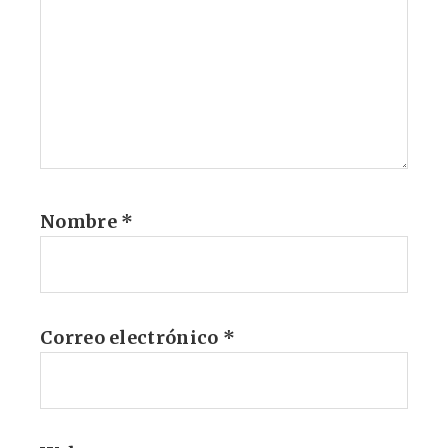
Nombre
*
Correo electrónico
*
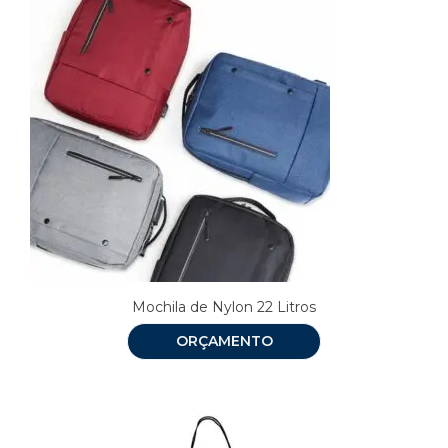
Mochila de Nylon 22 Litros
ORÇAMENTO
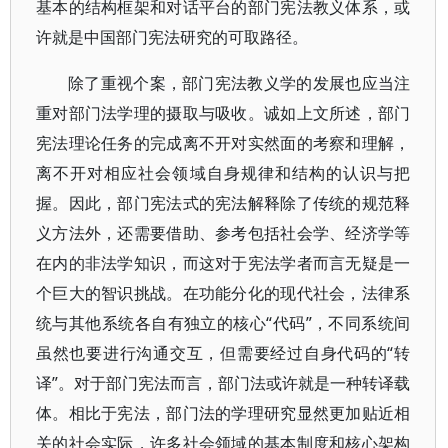
基本的结构框架和对话平台的部门宪法教义体系，或
许就是中国部门宪法研究的可取路径。
除了重视个案，部门宪法教义学的发展也应当注
重对部门法学理的摄取与吸收。诚如上文所述，部门
宪法理论任务的完成离不开对实然面的考察和理解，
离不开对相应社会领域自身规律和结构的认识与把
握。因此，部门宪法式的宪法解释除了传统的规范释
义方法外，还需要借助、参考包括社会学、经济学等
在内的非法学知识，而这对于宪法学者而言无疑是一
个巨大的智识挑战。在功能分化的现代社会，法律系
统与其他系统各自有独立的核心“代码”，不同系统间
虽然也要进行沟通交互，但需要经过自身代码的“转
译”。对于部门宪法而言，部门法或许就是一种转译载
体。相比于宪法，部门法的学理研究显然更加贴近相
关的社会实际，许多社会领域的基本制度和核心架构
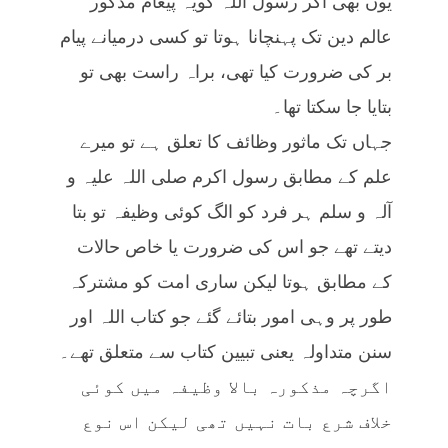
یوں بھی اگر رسول اللہ کویہ پیغام مذکور
عالم دین تک پہنچانا ہوتا تو کسی درمیانے پیام
بر کی ضرورت کیا تھی، براہ راست بھی تو
بتایا جا سکتا تھا۔
جہاں تک ماثور وظائف کا تعلق ہے تو میرے
علم کے مطابق رسول اکرم صلی اللہ علیہ و
آلہ و سلم ہر فرد کو الگ کوئی وظیفہ تو بتا
دیتے تھے جو اس کی ضرورت یا خاص حالات
کے مطابق ہوتا لیکن ساری امت کو مشترکہ
طور پر وہی امور بتائے گئے جو کتاب اللہ اور
سنن متداولہ یعنی تبیین کتاب سے متعلق تھے۔
اگرچہ مذکورہ بالا وظیفہ میں کوئی
خلاف شرع بات نہیں تھی لیکن اس نوع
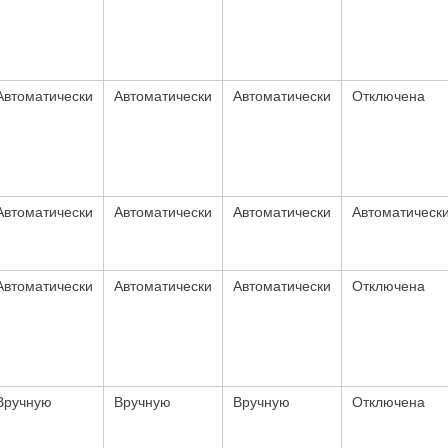
Автоматически
Автоматически
Автоматически
Отключена
Автоматически
Автоматически
Автоматически
Автоматическ
Автоматически
Автоматически
Автоматически
Отключена
Вручную
Вручную
Вручную
Отключена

==================================================

-- Directions --
Count the lines in the records above that contain the word "وظیفہ", and give only that number.

-- Task solution --
2